## start Supplied information

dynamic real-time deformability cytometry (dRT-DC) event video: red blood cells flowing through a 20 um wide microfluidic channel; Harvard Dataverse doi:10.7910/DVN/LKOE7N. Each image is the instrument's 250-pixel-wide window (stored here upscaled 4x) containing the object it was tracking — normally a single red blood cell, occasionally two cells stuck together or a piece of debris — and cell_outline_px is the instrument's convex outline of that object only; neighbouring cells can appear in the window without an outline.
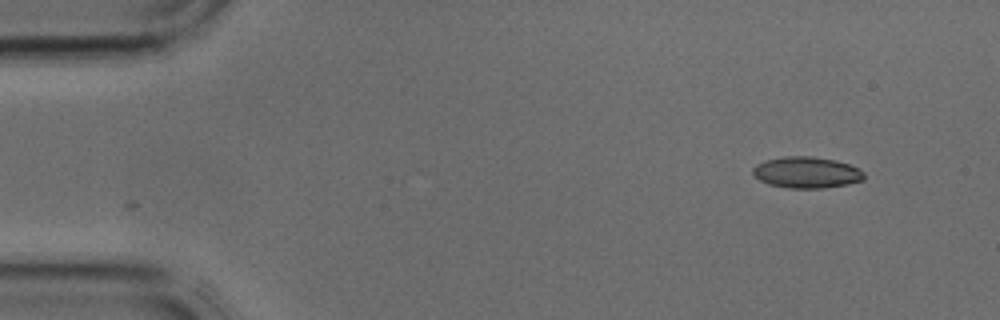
{"species": "common noctule bat (a hibernating species)", "species_latin": "Nyctalus noctula", "temperature_condition": "cold", "stored_images_in_passage": 2, "camera_frame_rate_fps": 3000, "um_per_image_px": 0.085, "animal": {"sex": "male", "body_mass_g": 17.9, "forearm_length_mm": 54.2}, "frame": {"image": 1, "passage_image": 2, "time_ms": 0.333, "image_size_px": [1000, 320], "cell_outline_px": [[864, 180], [848, 184], [820, 188], [788, 188], [768, 184], [760, 180], [752, 172], [752, 168], [756, 164], [764, 160], [784, 156], [812, 156], [836, 160], [848, 164], [864, 172]], "centroid_in_image_um": [68.54, 14.65], "position_along_channel_um": 16.5, "area_um2": 20.29}}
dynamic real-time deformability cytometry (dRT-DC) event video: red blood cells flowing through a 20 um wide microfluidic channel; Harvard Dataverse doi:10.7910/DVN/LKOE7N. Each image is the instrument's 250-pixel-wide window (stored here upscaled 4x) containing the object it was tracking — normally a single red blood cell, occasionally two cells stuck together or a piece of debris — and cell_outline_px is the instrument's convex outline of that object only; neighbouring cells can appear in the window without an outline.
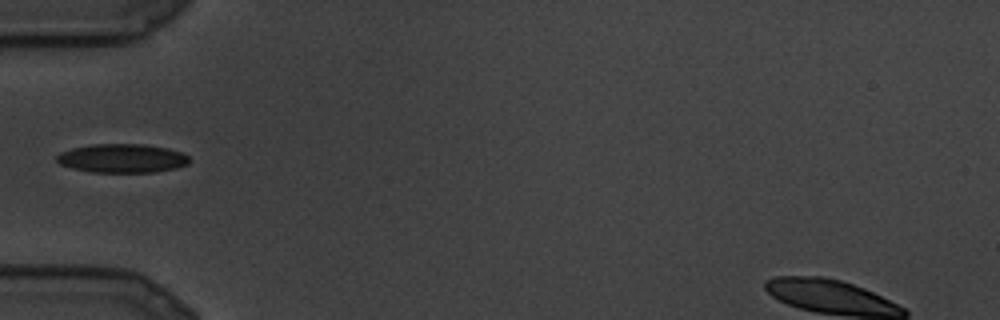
{"species": "common noctule bat (a hibernating species)", "species_latin": "Nyctalus noctula", "temperature_condition": "cold", "stored_images_in_passage": 28, "camera_frame_rate_fps": 3000, "um_per_image_px": 0.085, "animal": {"sex": "male", "body_mass_g": 19.5, "forearm_length_mm": 54.6}, "frame": {"image": 1, "passage_image": 9, "time_ms": 2.667, "image_size_px": [1000, 320], "cell_outline_px": [[188, 164], [176, 168], [152, 172], [92, 172], [72, 168], [60, 164], [56, 160], [56, 156], [60, 152], [72, 148], [92, 144], [144, 144], [168, 148], [180, 152], [188, 156]], "centroid_in_image_um": [10.36, 13.45], "position_along_channel_um": 74.6, "area_um2": 22.2}}
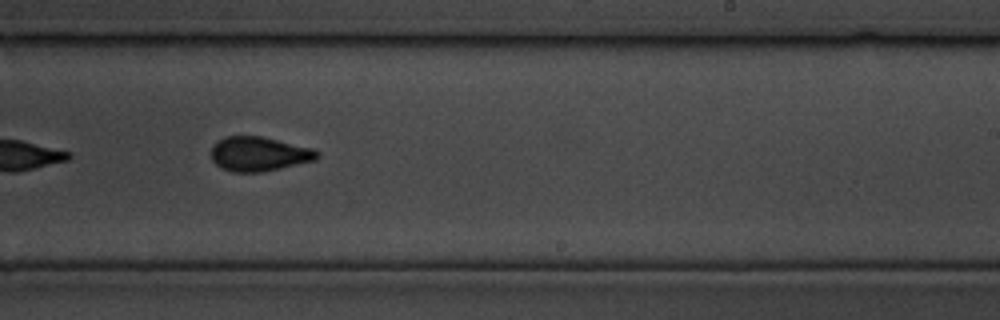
{"frame": {"image": 2, "passage_image": 17, "time_ms": 5.333, "image_size_px": [1000, 320], "cell_outline_px": [[320, 156], [316, 160], [264, 172], [232, 172], [220, 168], [212, 160], [212, 144], [216, 140], [224, 136], [260, 136], [312, 148]], "centroid_in_image_um": [21.97, 13.09], "position_along_channel_um": 267.0, "area_um2": 21.33}}
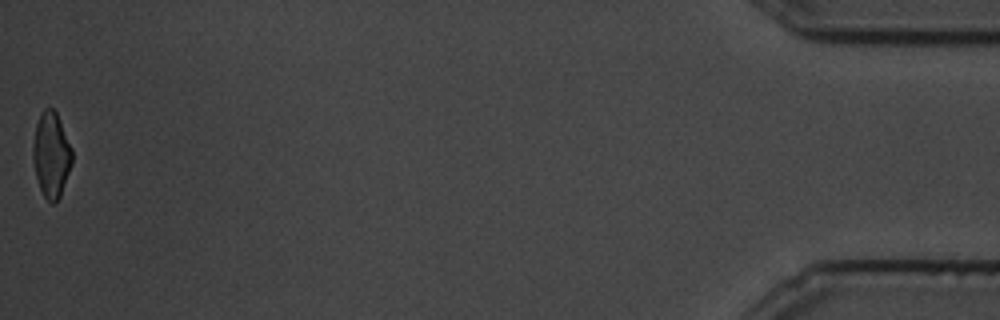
{"frame": {"image": 3, "passage_image": 27, "time_ms": 8.667, "image_size_px": [1000, 320], "cell_outline_px": [[72, 164], [60, 196], [52, 204], [44, 196], [40, 188], [36, 176], [32, 156], [32, 148], [36, 124], [40, 112], [44, 108], [52, 108], [56, 112], [72, 148]], "centroid_in_image_um": [4.35, 13.13], "position_along_channel_um": 430.9, "area_um2": 19.36}}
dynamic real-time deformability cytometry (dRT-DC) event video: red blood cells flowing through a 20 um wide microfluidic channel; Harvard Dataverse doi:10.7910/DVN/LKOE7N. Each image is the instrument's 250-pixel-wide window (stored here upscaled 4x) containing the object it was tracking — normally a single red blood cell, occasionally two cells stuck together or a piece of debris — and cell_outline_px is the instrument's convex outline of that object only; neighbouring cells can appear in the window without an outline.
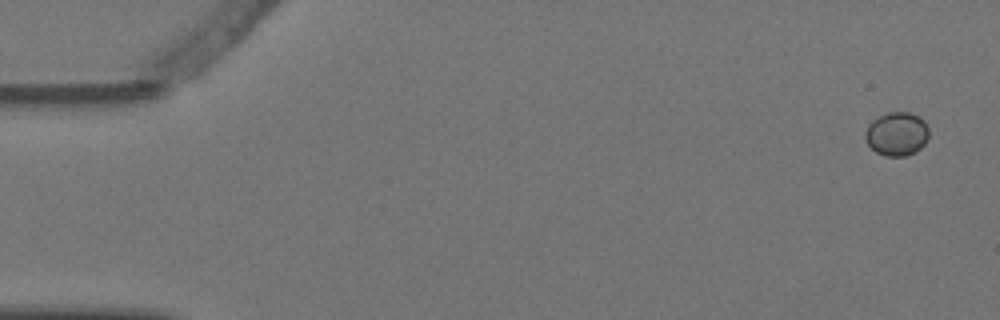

## end Supplied information

**Exercise details**
Write out the records above exactly as they stand, leaving out every picture.

**Right answer**
dynamic real-time deformability cytometry (dRT-DC) event video: red blood cells flowing through a 20 um wide microfluidic channel; Harvard Dataverse doi:10.7910/DVN/LKOE7N. Each image is the instrument's 250-pixel-wide window (stored here upscaled 4x) containing the object it was tracking — normally a single red blood cell, occasionally two cells stuck together or a piece of debris — and cell_outline_px is the instrument's convex outline of that object only; neighbouring cells can appear in the window without an outline.
{"species": "common noctule bat (a hibernating species)", "species_latin": "Nyctalus noctula", "temperature_condition": "cold", "stored_images_in_passage": 2, "camera_frame_rate_fps": 3000, "um_per_image_px": 0.085, "animal": {"sex": "male", "body_mass_g": 17.9, "forearm_length_mm": 54.2}, "frame": {"image": 1, "passage_image": 2, "time_ms": 0.333, "image_size_px": [1000, 320], "cell_outline_px": [[864, 180], [848, 184], [820, 188], [788, 188], [768, 184], [760, 180], [752, 172], [752, 168], [756, 164], [764, 160], [784, 156], [812, 156], [836, 160], [848, 164], [864, 172]], "centroid_in_image_um": [68.54, 14.65], "position_along_channel_um": 16.5, "area_um2": 20.29}}
dynamic real-time deformability cytometry (dRT-DC) event video: red blood cells flowing through a 20 um wide microfluidic channel; Harvard Dataverse doi:10.7910/DVN/LKOE7N. Each image is the instrument's 250-pixel-wide window (stored here upscaled 4x) containing the object it was tracking — normally a single red blood cell, occasionally two cells stuck together or a piece of debris — and cell_outline_px is the instrument's convex outline of that object only; neighbouring cells can appear in the window without an outline.
{"species": "common noctule bat (a hibernating species)", "species_latin": "Nyctalus noctula", "temperature_condition": "cold", "stored_images_in_passage": 28, "camera_frame_rate_fps": 3000, "um_per_image_px": 0.085, "animal": {"sex": "male", "body_mass_g": 19.5, "forearm_length_mm": 54.6}, "frame": {"image": 1, "passage_image": 9, "time_ms": 2.667, "image_size_px": [1000, 320], "cell_outline_px": [[188, 164], [176, 168], [152, 172], [92, 172], [72, 168], [60, 164], [56, 160], [56, 156], [60, 152], [72, 148], [92, 144], [144, 144], [168, 148], [180, 152], [188, 156]], "centroid_in_image_um": [10.36, 13.45], "position_along_channel_um": 74.6, "area_um2": 22.2}}
{"frame": {"image": 2, "passage_image": 17, "time_ms": 5.333, "image_size_px": [1000, 320], "cell_outline_px": [[320, 156], [316, 160], [264, 172], [232, 172], [220, 168], [212, 160], [212, 144], [216, 140], [224, 136], [260, 136], [312, 148]], "centroid_in_image_um": [21.97, 13.09], "position_along_channel_um": 267.0, "area_um2": 21.33}}
{"frame": {"image": 3, "passage_image": 27, "time_ms": 8.667, "image_size_px": [1000, 320], "cell_outline_px": [[72, 164], [60, 196], [52, 204], [44, 196], [40, 188], [36, 176], [32, 156], [32, 148], [36, 124], [40, 112], [44, 108], [52, 108], [56, 112], [72, 148]], "centroid_in_image_um": [4.35, 13.13], "position_along_channel_um": 430.9, "area_um2": 19.36}}
dynamic real-time deformability cytometry (dRT-DC) event video: red blood cells flowing through a 20 um wide microfluidic channel; Harvard Dataverse doi:10.7910/DVN/LKOE7N. Each image is the instrument's 250-pixel-wide window (stored here upscaled 4x) containing the object it was tracking — normally a single red blood cell, occasionally two cells stuck together or a piece of debris — and cell_outline_px is the instrument's convex outline of that object only; neighbouring cells can appear in the window without an outline.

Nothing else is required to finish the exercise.